### Problem description:
Count the lines in the entries that contain "going". Say the number and nothing more.

### Records to use:
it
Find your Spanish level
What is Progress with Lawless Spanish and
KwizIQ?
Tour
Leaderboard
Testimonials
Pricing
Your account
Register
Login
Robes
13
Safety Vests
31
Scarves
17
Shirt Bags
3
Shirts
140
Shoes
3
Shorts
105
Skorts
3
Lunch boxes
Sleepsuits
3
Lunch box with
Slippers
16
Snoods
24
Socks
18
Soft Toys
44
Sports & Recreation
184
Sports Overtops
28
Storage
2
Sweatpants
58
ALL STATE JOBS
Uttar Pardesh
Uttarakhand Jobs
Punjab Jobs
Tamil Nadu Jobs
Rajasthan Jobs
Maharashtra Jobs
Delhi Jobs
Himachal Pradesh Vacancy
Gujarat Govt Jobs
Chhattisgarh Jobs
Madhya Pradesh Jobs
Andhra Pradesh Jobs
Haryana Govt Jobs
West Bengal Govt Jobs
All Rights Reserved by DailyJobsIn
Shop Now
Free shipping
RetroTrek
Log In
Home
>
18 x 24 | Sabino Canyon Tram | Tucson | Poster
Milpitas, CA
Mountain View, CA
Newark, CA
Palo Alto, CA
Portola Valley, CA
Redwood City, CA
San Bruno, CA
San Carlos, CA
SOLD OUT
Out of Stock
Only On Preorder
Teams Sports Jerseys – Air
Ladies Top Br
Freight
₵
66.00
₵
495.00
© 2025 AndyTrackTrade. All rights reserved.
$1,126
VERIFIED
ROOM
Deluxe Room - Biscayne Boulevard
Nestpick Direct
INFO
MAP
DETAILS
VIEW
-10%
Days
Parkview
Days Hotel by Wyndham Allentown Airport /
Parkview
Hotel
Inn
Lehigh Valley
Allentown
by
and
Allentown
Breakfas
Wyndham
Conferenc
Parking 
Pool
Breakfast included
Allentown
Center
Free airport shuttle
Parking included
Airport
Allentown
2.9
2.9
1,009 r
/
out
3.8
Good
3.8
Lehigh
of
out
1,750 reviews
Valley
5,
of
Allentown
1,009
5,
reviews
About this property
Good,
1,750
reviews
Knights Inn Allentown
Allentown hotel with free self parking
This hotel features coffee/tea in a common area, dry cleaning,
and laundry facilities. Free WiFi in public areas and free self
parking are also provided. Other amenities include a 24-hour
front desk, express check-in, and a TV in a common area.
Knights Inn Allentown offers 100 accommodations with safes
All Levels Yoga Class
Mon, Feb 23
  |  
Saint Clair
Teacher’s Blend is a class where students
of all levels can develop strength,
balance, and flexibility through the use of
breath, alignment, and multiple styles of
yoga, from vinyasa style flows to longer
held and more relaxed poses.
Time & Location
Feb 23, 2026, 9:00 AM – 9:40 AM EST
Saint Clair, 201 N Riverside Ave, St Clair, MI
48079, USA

--

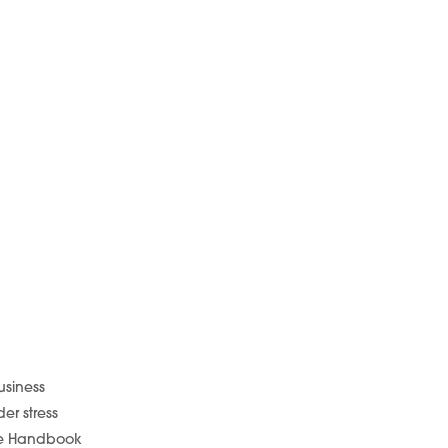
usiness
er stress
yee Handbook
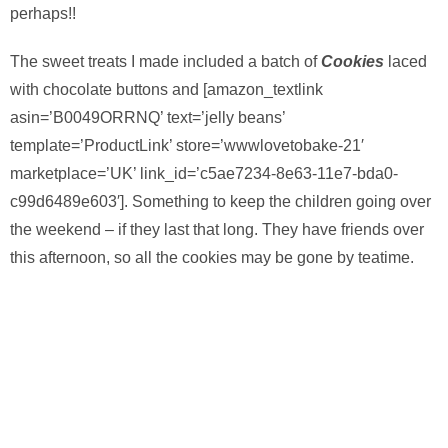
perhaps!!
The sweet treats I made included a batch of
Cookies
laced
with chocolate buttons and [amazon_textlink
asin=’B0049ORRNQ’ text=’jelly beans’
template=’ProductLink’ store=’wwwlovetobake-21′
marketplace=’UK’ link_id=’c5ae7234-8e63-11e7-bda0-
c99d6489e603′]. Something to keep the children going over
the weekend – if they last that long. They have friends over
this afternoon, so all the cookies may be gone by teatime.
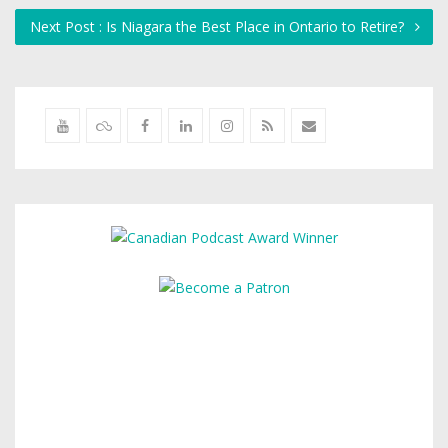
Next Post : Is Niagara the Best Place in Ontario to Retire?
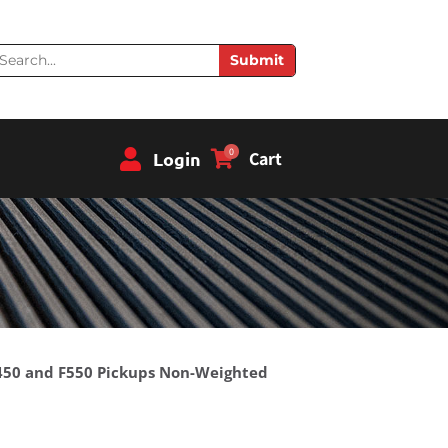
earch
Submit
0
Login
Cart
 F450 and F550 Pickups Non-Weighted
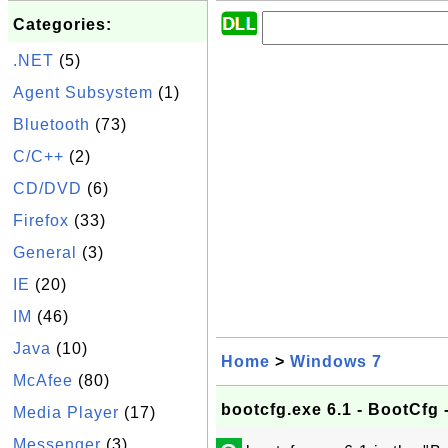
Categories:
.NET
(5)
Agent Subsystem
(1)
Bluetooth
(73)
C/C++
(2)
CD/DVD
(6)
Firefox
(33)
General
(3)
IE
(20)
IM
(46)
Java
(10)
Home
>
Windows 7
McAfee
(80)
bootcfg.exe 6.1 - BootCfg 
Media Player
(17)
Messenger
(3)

--

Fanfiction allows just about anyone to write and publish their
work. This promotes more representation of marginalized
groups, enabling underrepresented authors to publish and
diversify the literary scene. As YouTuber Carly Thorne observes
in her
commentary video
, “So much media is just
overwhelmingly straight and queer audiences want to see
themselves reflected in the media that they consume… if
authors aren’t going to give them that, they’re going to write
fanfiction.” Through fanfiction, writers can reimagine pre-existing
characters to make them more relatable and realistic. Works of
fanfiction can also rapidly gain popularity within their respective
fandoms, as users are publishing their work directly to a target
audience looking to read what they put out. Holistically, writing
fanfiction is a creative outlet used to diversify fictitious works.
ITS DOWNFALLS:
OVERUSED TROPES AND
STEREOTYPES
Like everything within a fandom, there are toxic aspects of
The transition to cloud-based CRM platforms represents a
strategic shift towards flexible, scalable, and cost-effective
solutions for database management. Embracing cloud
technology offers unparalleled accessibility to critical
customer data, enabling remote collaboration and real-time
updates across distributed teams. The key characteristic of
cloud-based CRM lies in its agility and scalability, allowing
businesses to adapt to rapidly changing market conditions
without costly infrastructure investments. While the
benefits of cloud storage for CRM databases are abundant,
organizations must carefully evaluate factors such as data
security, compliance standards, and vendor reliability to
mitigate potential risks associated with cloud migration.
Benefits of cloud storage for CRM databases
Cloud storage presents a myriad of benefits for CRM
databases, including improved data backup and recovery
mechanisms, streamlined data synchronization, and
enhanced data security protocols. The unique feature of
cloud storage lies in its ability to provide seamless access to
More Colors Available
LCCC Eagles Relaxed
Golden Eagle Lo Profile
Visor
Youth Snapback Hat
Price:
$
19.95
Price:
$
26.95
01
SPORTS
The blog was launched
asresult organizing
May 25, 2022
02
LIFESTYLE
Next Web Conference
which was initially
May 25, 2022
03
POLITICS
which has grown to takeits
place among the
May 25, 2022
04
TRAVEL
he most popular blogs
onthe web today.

### Result of this exercise:
2